WORK ITEM: Reproduce, without alteration, the lines of the material starting at the line containing "Accommodaties bij dit skigebied" and ending at the line containing "ligging · skibus vanaf hotel".

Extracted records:
BEGIN

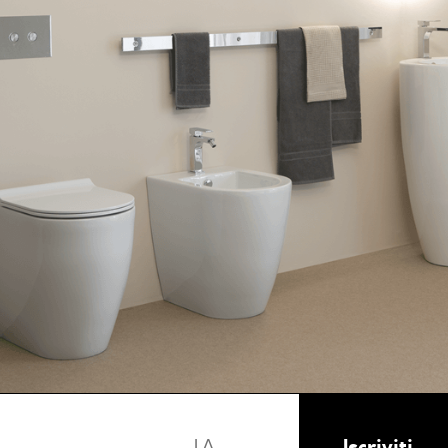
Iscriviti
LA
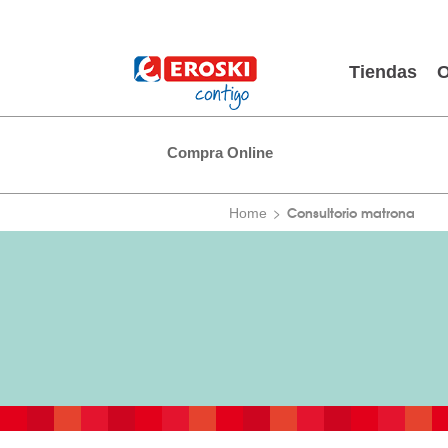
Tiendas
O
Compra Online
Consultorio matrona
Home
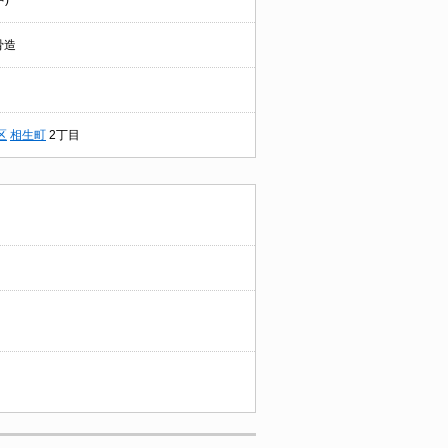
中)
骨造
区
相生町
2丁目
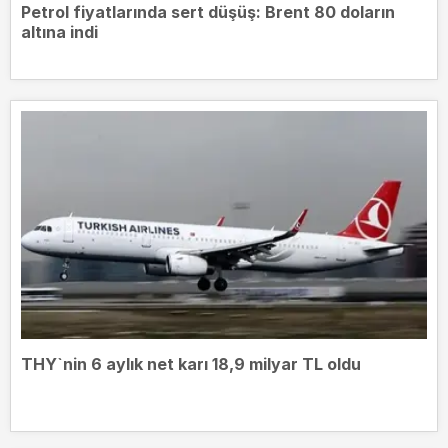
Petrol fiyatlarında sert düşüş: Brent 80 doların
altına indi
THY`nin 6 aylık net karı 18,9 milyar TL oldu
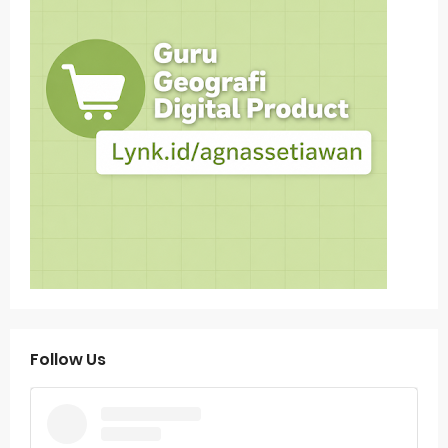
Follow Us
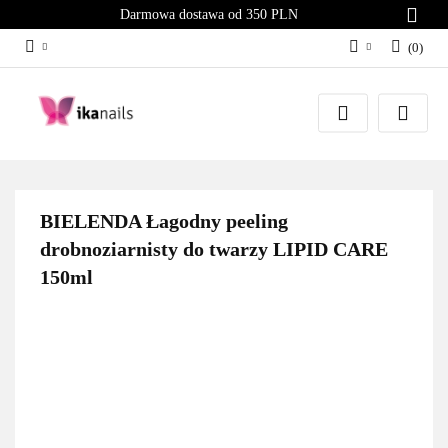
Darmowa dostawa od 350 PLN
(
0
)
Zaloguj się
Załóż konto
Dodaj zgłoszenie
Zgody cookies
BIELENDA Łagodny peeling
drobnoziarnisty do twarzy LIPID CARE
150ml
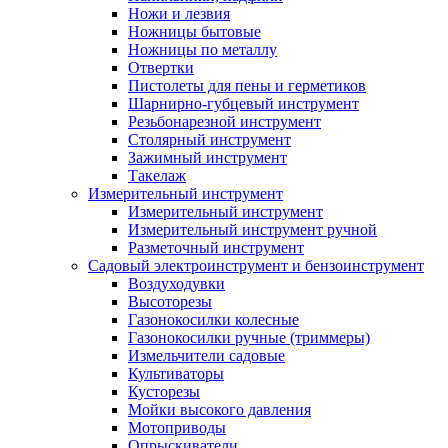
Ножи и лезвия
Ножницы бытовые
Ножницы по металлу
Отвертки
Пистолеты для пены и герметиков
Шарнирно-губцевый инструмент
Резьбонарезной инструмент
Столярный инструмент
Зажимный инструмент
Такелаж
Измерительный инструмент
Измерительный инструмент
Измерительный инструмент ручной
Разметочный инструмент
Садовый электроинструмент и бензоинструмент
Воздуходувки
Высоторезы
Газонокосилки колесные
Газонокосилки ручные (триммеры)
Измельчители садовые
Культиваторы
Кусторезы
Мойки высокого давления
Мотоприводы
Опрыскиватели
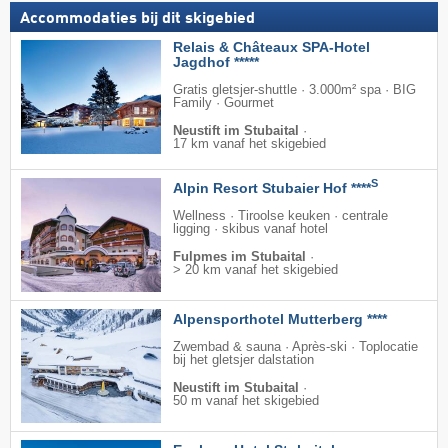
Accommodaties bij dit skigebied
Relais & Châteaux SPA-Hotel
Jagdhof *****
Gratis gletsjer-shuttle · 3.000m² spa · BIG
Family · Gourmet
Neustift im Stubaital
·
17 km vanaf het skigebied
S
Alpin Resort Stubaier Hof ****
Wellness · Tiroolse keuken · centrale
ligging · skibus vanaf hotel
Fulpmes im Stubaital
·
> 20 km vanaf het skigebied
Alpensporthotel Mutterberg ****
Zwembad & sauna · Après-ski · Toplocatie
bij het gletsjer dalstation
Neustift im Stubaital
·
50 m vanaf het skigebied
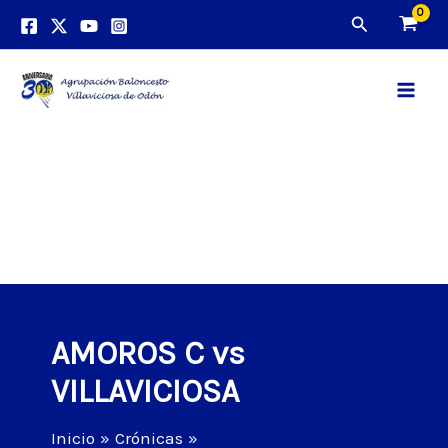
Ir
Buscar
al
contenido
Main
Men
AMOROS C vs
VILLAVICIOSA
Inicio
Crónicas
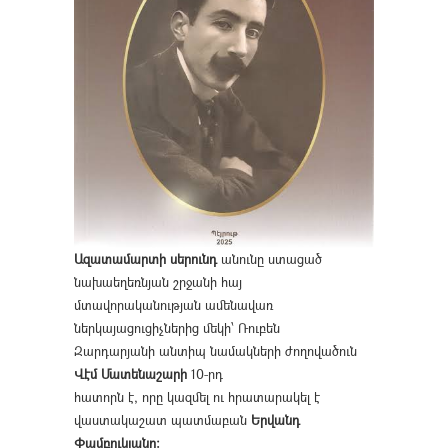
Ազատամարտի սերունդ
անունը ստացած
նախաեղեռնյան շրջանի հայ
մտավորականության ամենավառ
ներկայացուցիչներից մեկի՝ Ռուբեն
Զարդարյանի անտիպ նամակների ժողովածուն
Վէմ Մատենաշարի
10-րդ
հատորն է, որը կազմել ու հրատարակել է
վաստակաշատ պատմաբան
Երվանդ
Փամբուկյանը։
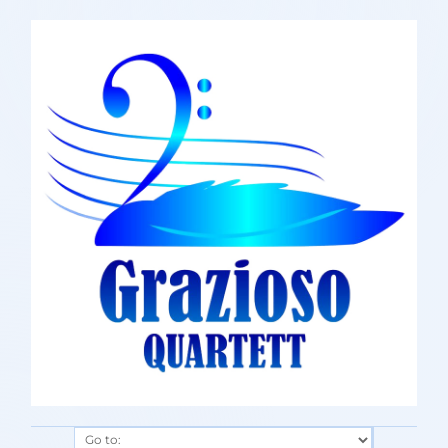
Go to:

END

EXERCISE SOLUTION:
Accommodaties bij dit skigebied
Relais & Châteaux SPA-Hotel
Jagdhof *****
Gratis gletsjer-shuttle · 3.000m² spa · BIG
Family · Gourmet
Neustift im Stubaital
·
17 km vanaf het skigebied
S
Alpin Resort Stubaier Hof ****
Wellness · Tiroolse keuken · centrale
ligging · skibus vanaf hotel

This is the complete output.